Бурый тупо смотрел на них. Это было его естественное состояние - тупое созерцание.
- Он в меня стрелял… сука… - жалобно повторила Лиза.
- Да сделай же что-нибудь! - крикнула дура. - «Скорую» вызови! Смотри - кровь!
Я нажал темно-зеленую кнопку, кнопка стала светло-зеленой. Я подтолкнул трубку, и она поехала по полу к тяжелым ботинкам Бурого. Оставалось нагнуться и взять… Лиза же загнется, она же тут загнется… Мне только ее и не хватало!
- Какая «скорая», ты что? - спросил Бурый. - В общем, ну вас всех!
Он оттолкнул деда и оказался в дверном проеме.
Я склонился над телефонной трубкой. Теперь нужно было толчком послать ее к моей дуре…
Те, кто учил Лизу, не зря свой хлеб ели. Она и умирающая знала ремесло. Рука с пистолетом поднялась, грохнуло, пуля вышла из ствола и пролетела у меня над головой - прямо в спину Бурому.
Он упал на пороге. Дура моя ахнула и зажмурилась. Пистолет выпал из Лизиной руки.
- Нет, нет, не смейте! - в отчаянии закричал я. - Не смейте умирать!
Голос случайно нашел нужное направление. Слова мои наполнили подвал. Но дура ровно ничего не поняла, только съежилась. Ей было настолько страшно, что она лишилась последних остатков ума.
Дед же опустился на корточки и приподнял голову Бурого.
- Жить будет, - сказал дед. - Но очень недолго.
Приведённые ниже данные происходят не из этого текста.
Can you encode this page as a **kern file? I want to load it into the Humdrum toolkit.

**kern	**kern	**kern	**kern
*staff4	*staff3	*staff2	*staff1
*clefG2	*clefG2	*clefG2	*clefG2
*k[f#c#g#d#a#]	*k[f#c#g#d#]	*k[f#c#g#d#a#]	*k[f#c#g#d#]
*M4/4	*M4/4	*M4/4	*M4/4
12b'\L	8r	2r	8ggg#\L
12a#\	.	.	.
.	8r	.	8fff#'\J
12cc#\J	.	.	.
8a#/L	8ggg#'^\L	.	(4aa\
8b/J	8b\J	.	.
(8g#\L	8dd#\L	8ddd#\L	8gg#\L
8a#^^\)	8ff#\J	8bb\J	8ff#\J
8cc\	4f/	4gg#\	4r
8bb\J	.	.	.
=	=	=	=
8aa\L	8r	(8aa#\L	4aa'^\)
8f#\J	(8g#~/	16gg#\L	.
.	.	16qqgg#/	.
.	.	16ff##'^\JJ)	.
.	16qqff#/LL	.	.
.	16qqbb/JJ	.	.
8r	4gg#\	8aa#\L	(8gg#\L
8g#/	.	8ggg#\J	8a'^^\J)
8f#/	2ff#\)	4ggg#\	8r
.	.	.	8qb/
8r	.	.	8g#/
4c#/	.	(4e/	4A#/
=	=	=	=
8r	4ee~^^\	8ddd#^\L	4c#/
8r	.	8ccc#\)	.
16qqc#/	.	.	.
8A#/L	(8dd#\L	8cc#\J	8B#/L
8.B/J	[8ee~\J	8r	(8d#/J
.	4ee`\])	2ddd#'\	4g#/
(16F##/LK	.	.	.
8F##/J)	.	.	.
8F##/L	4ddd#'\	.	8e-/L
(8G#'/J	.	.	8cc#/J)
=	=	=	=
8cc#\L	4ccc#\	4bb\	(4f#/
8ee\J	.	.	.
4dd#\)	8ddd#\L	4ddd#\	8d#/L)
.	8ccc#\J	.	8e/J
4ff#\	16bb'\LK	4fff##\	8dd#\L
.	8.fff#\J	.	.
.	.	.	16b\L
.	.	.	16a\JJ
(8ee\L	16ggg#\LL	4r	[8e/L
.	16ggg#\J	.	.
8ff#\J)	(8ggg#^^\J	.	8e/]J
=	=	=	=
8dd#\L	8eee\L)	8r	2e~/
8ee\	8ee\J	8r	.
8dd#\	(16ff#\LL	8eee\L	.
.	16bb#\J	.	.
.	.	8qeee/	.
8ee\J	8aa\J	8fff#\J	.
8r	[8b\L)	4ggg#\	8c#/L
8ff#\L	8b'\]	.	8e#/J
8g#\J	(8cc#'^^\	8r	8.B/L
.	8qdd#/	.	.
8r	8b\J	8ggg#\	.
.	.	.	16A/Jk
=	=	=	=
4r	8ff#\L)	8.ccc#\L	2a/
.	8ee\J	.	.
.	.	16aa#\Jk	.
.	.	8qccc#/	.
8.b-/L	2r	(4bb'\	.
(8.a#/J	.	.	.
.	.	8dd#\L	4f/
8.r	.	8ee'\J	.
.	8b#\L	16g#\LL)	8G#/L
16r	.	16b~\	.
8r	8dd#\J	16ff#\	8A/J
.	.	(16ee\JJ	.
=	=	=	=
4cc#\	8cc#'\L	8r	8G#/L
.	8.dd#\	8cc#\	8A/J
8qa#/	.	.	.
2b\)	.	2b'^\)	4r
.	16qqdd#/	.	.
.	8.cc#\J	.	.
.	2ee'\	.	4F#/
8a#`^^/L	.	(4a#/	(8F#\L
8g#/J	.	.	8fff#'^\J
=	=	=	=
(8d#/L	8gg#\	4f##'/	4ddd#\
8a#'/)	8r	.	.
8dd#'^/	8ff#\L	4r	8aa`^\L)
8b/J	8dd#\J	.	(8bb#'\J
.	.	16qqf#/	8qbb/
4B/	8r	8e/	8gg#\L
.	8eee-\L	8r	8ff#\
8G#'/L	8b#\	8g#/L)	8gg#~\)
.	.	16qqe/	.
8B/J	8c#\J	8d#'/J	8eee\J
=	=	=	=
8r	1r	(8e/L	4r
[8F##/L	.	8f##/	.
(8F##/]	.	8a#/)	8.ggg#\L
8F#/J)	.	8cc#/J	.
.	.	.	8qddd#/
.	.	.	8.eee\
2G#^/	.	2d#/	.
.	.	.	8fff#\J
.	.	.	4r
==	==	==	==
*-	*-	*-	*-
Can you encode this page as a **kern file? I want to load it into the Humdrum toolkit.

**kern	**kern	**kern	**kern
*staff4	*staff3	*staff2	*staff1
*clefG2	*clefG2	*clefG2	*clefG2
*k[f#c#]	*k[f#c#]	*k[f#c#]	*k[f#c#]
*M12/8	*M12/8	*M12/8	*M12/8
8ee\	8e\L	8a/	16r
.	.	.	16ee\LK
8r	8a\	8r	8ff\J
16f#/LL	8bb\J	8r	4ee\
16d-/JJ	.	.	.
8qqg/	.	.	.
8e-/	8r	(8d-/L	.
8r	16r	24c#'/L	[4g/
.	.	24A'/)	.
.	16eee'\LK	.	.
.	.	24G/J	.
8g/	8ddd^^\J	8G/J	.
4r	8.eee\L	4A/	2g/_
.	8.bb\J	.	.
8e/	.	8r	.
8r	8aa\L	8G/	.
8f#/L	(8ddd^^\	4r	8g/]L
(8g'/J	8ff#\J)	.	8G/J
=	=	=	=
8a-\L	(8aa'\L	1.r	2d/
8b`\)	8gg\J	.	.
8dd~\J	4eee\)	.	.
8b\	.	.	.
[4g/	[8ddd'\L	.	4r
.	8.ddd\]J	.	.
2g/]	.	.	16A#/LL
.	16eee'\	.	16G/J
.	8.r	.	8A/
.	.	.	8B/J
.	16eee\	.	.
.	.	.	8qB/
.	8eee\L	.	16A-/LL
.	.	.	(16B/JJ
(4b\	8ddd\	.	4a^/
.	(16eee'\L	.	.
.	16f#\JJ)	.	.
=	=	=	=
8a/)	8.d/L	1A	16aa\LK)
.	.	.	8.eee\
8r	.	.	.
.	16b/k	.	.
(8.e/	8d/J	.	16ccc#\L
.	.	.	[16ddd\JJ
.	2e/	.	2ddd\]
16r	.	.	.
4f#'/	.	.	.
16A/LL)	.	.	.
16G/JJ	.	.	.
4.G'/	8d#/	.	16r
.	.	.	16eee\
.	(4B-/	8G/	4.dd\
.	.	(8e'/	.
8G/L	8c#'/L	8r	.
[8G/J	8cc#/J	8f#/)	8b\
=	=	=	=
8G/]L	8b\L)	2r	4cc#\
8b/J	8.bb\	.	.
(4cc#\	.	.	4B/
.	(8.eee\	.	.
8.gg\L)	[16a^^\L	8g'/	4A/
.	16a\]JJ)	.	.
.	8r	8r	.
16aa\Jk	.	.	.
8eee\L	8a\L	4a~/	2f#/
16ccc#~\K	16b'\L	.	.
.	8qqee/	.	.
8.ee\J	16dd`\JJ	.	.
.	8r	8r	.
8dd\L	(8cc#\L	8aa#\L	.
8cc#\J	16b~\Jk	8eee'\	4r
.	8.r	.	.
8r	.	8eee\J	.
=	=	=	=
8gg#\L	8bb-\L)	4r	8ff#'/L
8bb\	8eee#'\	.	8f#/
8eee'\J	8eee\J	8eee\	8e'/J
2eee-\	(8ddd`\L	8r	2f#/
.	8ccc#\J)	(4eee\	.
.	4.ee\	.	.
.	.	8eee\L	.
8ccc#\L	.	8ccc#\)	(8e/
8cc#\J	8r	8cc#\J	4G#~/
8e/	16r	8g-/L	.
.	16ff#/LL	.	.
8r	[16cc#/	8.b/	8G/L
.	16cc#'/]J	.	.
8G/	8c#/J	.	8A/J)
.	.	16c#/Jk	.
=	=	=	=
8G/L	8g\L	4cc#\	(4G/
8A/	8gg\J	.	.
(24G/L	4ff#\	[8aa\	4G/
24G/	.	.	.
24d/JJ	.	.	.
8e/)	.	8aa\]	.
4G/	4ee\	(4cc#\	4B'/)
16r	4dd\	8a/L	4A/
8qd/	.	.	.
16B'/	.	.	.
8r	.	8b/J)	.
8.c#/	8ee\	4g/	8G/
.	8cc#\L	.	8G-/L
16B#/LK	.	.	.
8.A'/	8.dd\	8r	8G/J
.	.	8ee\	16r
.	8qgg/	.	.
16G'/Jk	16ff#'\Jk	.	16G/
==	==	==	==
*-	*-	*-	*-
И я опять закричал, срывая голос - да, это и во внетелесном состоянии возможно, оказывается… я многого о себе все еще не знал…
- Маша, дура, ну, сделай же что-нибудь! Им нельзя здесь умирать! Ну, вытащите их куда-нибудь! Только не здесь! Только не здесь!
Маша наконец кинулась к Бурому, перевернула его на спину, приподняла за плечи и заговорила, как мать с больным младенцем:
- Миленький, солнышко, потерпи, я вызову врача! Сейчас врач приедет, укол сделает! Очень больно, да?
Надежда вспыхнула - и обратилась в прах. Потому что Бурый последним усилием воли приподнял руку и выстрелил в Лизу. Одновременно пуля покинула ствол, а Бурого - его последнее дыхание.
Моя обезумевшая дура опять завизжала. Я же схватился за голову. Свершилось! Я не знал, что такое ад? Теперь я это узнаю!
Свет в подвале иссяк - я знал это состояние света, оно предшествует страшным вещам…
Мрак ожил и накрыл все лишнее. Так всегда бывает, если человеку отказано в правильном посмертном бытии.
Человек рождается в свой новый мир, где сперва нет ничего - только он сам. Потом появляются стены его вечного местожительства. Только теперь слово «вечный» привело меня в ужас. Я ощутил вечное бессилие…
Лиза и Бурый медленно сели, а затем встали так, словно их кто-то взял за уши и поднял с пола. А на полу, там, где они лежали, осталось что-то вроде продолговатых свертков, один светлый, другой темный - их бренная плоть.